DAOs Are Out, Borgs Are In
BORGs are the obvious choice to replace the highly flawed and ineffective DAO model
sdecoret/Shutterstock modified by Blockworks
DAOs were originally conceptualized as leaderless crypto-native organizations governed autonomously by communities of token holders.
Today, hardly any purported DAOs truly fit this original description — and the term’s overuse has reduced it to a meme.
It’s time to re-think Web 3 governance. In its recent white paper, Delphi Labs reimagines a new type of crypto-native organization as a balanced synthesis of trustless on-chain automations and traditional legal structures.
This hybrid governance model, aptly dubbed a BORG (or CybOrg), stands to redefine Web 3 — and eventually many other industries.
The flawed DAO model
The DAO model, as currently conceived, is fundamentally flawed.
Few, if any, self-identified DAOs even approach being decentralized or autonomous. Most are essentially unincorporated businesses that are offloading regulatory liability onto token holders. For example, in two recent court cases, officials in the United States insisted that token holders of bZx DAO and Ooki DAO may be personally liable for legal violations by their respective core teams.
Even DAOs that are credibly attempting to decentralize still depend heavily on their core teams.
In truth, it simply isn’t possible — technologically or otherwise — to effectively govern a complex organization without centralized human decision-makers.
The cybernetic organization
The advent of decentralized blockchains and artificial intelligence (AI) has made possible a new type of organization: the trust-minimizing BORG.
In the words of Delphi Labs, a BORG is “a traditional legal entity that uses autonomous technologies (such as smart contracts and AI) to augment the entity’s governance and activities.” The paper adds that “BORGs do not merely use autonomous technologies… BORGs are legally governed by autonomous technologies through tech-specific rules implanted in their charter documents.”
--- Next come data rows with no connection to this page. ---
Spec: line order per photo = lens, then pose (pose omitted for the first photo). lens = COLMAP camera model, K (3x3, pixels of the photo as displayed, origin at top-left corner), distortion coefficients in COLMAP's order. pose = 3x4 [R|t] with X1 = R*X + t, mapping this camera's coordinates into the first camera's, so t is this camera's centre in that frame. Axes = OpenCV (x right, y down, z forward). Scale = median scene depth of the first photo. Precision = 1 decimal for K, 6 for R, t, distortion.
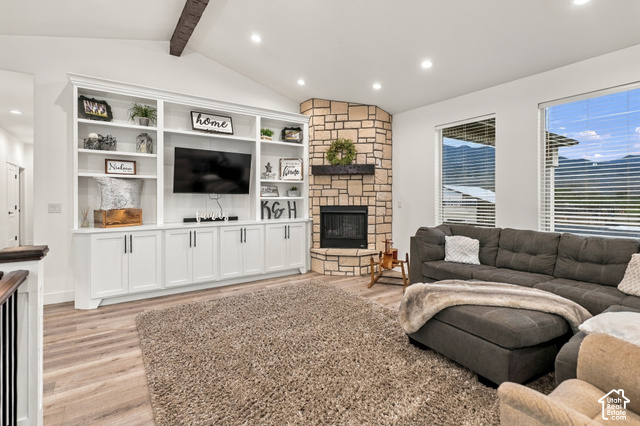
lens RADIAL K [[307.7, 0, 320.1], [0, 307.7, 197.9], [0, 0, 1]] dist [-0.001080, 0.000120]
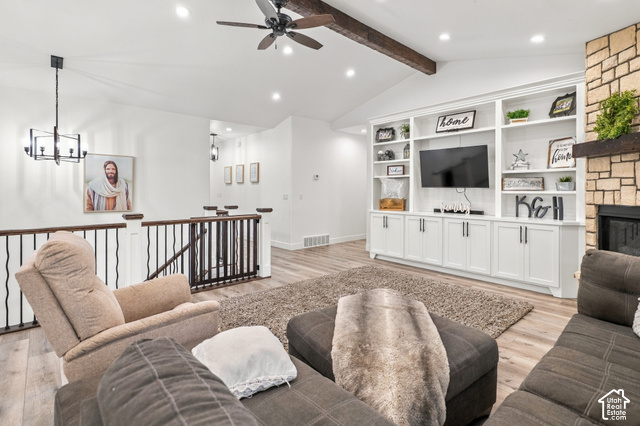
lens RADIAL K [[312.3, 0, 322.0], [0, 312.3, 192.6], [0, 0, 1]] dist [-0.001518, -0.000413]
pose [[0.107743, 0.008315, -0.994144, 0.608901], [-0.002167, 0.999965, 0.008129, -0.003864], [0.994176, 0.001279, 0.107758, 0.371266]]
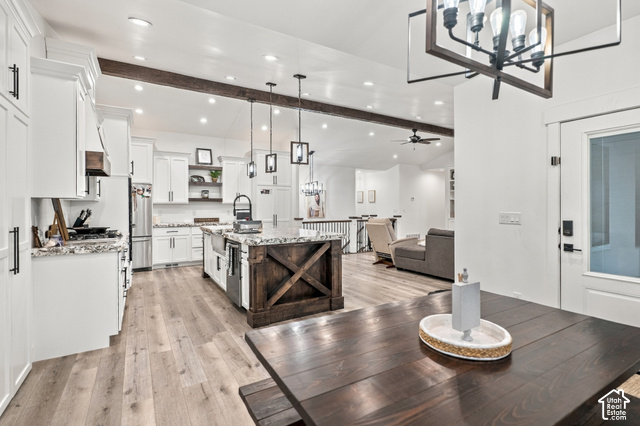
lens RADIAL K [[304.9, 0, 318.0], [0, 304.9, 205.5], [0, 0, 1]] dist [0.000886, 0.000174]
pose [[-0.083871, -0.006250, -0.996457, 1.568900], [0.002537, 0.999976, -0.006485, -0.000017], [0.996473, -0.003072, -0.083853, -0.018556]]
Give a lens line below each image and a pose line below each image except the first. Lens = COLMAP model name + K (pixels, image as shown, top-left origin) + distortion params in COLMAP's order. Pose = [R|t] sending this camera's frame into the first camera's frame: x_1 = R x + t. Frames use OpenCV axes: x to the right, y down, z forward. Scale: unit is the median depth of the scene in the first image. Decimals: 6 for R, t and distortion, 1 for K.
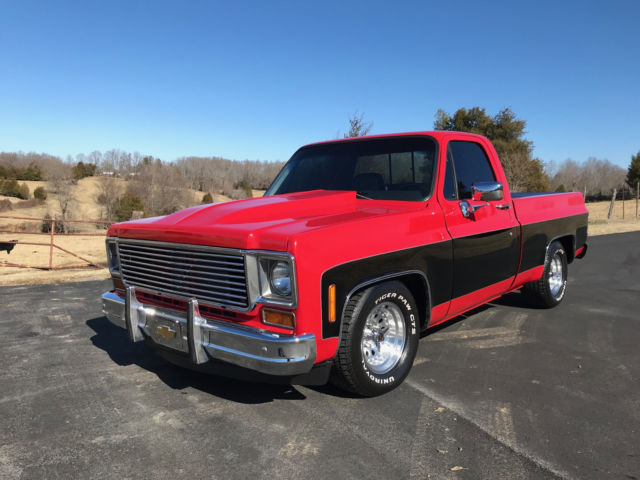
lens RADIAL K [[525.8, 0, 320.0], [0, 525.8, 240.0], [0, 0, 1]] dist [0.001085, 0.000105]
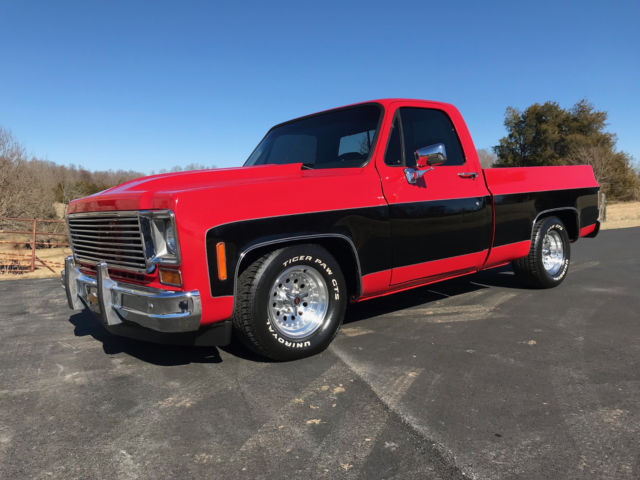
lens RADIAL K [[523.4, 0, 320.0], [0, 523.4, 240.0], [0, 0, 1]] dist [0.020170, 0.002804]
pose [[0.989530, -0.023628, -0.142382, 0.287151], [0.021668, 0.999648, -0.015303, 0.082043], [0.142693, 0.012057, 0.989694, 0.033919]]
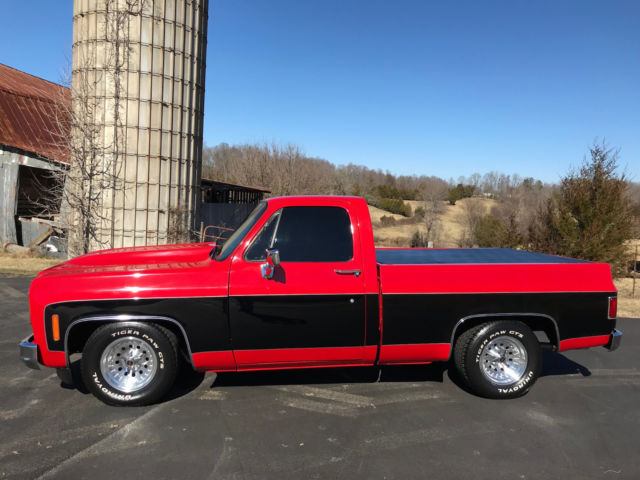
lens RADIAL K [[525.8, 0, 320.0], [0, 525.8, 240.0], [0, 0, 1]] dist [0.001085, 0.000105]
pose [[0.763488, 0.069268, -0.642097, 1.235192], [-0.094395, 0.995523, -0.004846, -0.151046], [0.638886, 0.064310, 0.766608, 0.269967]]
Read more: DAOs and BORGs — What’s the Difference, and Who Cares?
Unlike DAOs, BORGs are compatible with established regulatory frameworks, and can be assimilated into companies’ existing bylaws. In fact, almost any entity — from venture-backed startups, to publicly traded companies, to investment funds — can become a BORG. What matters is that its traditional off-chain legal structure, at least in part, is also enforceable on-chain using trustless, self-governing smart contracts.
Delphi Labs anticipates that BORGs will partly serve as “DAO-adjacent” entities. However, BORGs’ greatest impact is likely to be on traditional enterprises.
Invasion of the BORGs
BORGs’ utility spans practically every business function where the incentives of stakeholders and human intermediaries are imperfectly aligned.
One example cited by Delphi Labs is “tokenized preferred stock that embeds a complex set of liquidation and dividend logics.” This is a compelling idea, but it only scratches the surface.
Ultimately, the entire complex edifice of corporate governance, with all the costly frictions it entails, could potentially become the domain of autonomous BORGs.
BORGs can unlock immense efficiencies. Rather than risk costly proxy fights, a corporation can hard-code its charter into smart contracts, and immutably bind itself to on-chain shareholder votes. Instead of filing burdensome disclosures, management can outsource financial accounting and reporting to self-directed AI.
Asset management faces even greater disruption. From quantitative hedge funds to index-tracking ETFs, any investment strategy that isn’t highly context-dependent can likely be managed more efficiently — and securely — by a trust-minimized BORG.
BORGs are neither democratic nor technocratic by nature. They are neutral, and can be calibrated to varying circumstances or goals. For example, one corporate BORG may be programmed to treat shareholder votes as authoritative; another may treat them as one of many inputs in a dynamic optimization function.
Similarly, BORGs are perfectly capable of conforming to government regulations. However, as blockchain-native entities, they can potentially be rendered impervious to state interference.
BORGs are more than an aspirational ideal. Fully decentralized and autonomous organizations may still be far off, but trust-minimized BORGs are viable today. It won’t be long before BORGs begin reshaping countless industries. Web3 should take the lead.